This Is AuburnElectronic Theses and Dissertations

Stability of Timber Bridges Subject to Scour

Date

2012-07-25

Author

Schambeau, Mary

Type of Degree

thesis

Department

Civil Engineering

Abstract

Because scour is responsible for most disastrous bridge failures, bridge scour monitoring is necessary for the safety of public roads. While much attention is paid to the amount of bridge scour at a foundation, the structural stability implications of the loss of embedment due to scour are not easily assessed. To fill this need, an automated screening tool for the evaluation of timber pile bents was developed.
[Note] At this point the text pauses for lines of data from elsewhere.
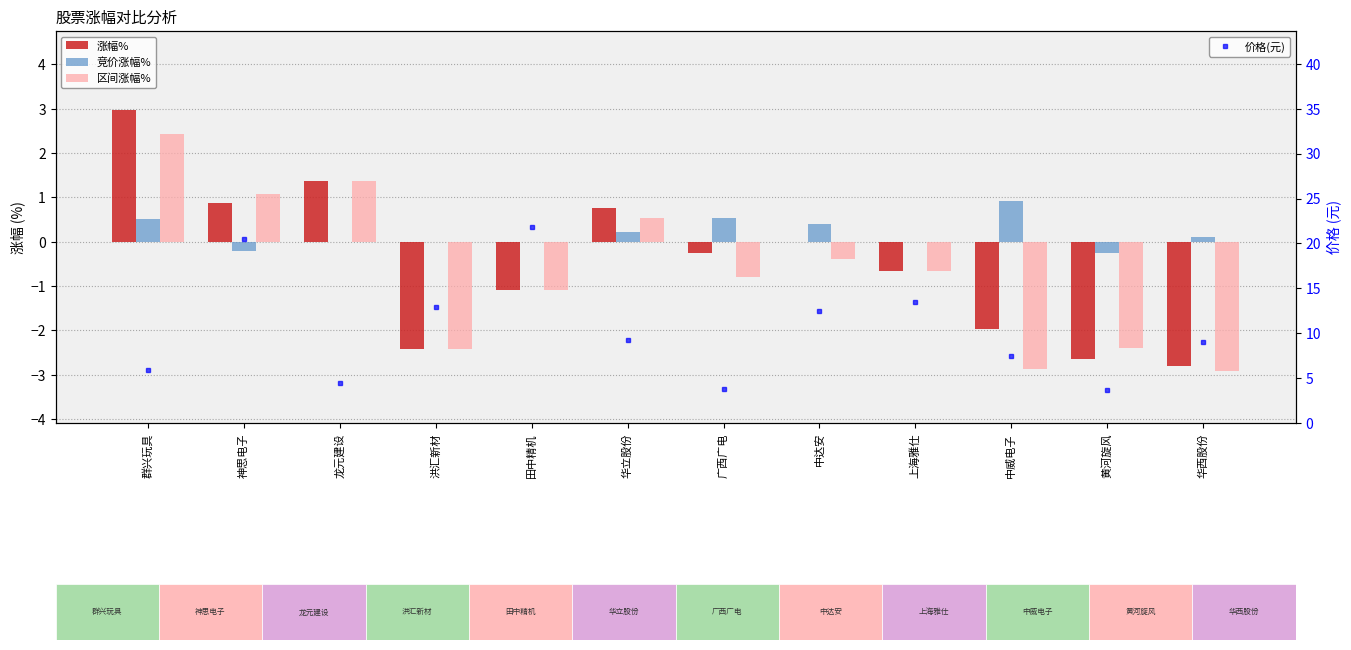

What is the total value across all series at 神思电子?

22.3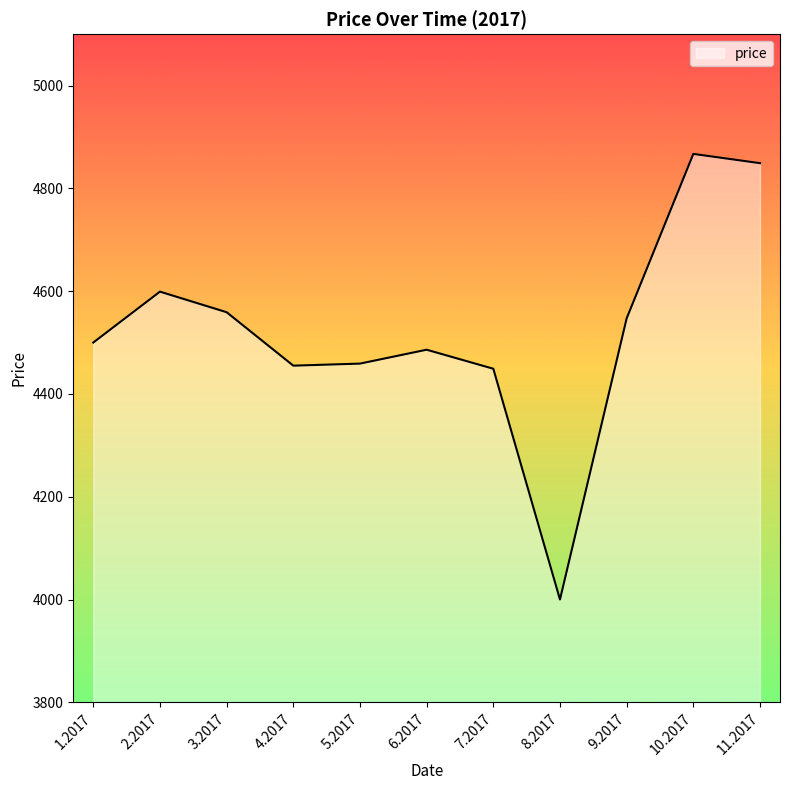

What is the approximate value at 8.2017?

4000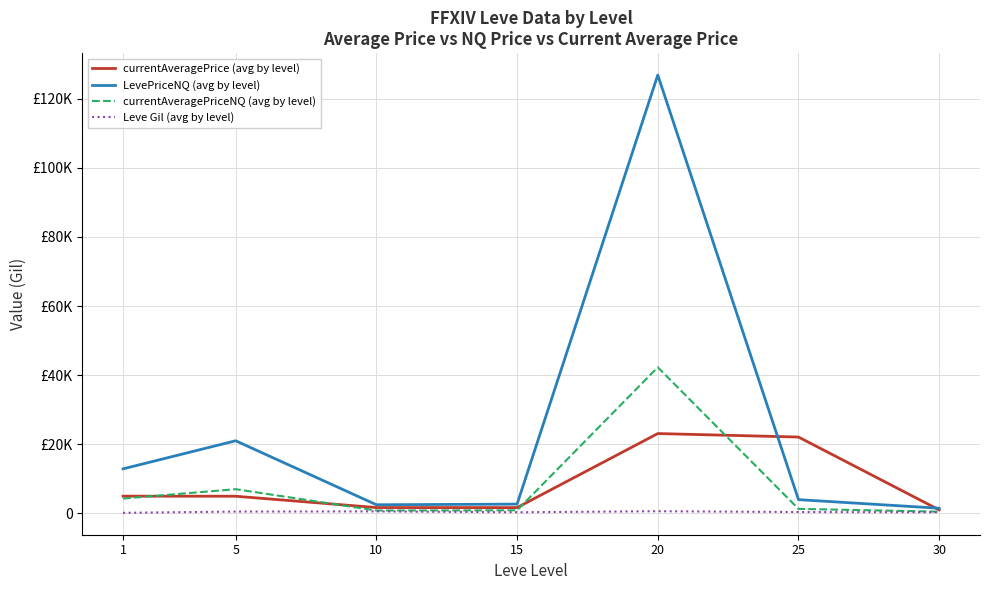

Is it true that LevePriceNQ (avg by level) equals 3981.7 at 25?

True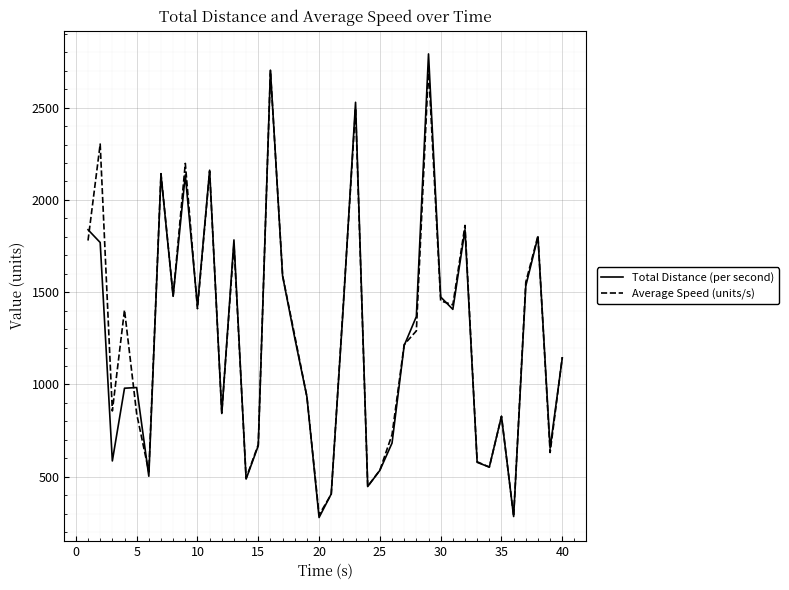

True or false: Average Speed (units/s) and Total Distance (per second) intersect in this chart.

True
The tool examines five failure modes of timber piles and timber bents: kick-out of a bent due to zero or negligible embedment after scour; pile plunging due to soil failure; pile buckling failure in either the longitudinal or transverse direction; bent pushover failure due to the combined effects of superstructure gravity loading and loading from the lateral debris raft load; and beam-column failure of the upstream pile due to the combined lateral debris raft load and axial gravity loading. The automated screening tool was programmed using Visual Studio 2005 and 2010 software package. A series of forms allow the user to input bent geometry and scour conditions for the bent under assessment, then the program will internally evaluates the structural stability. A printable report is also provided to supply documentation of the stability analyses.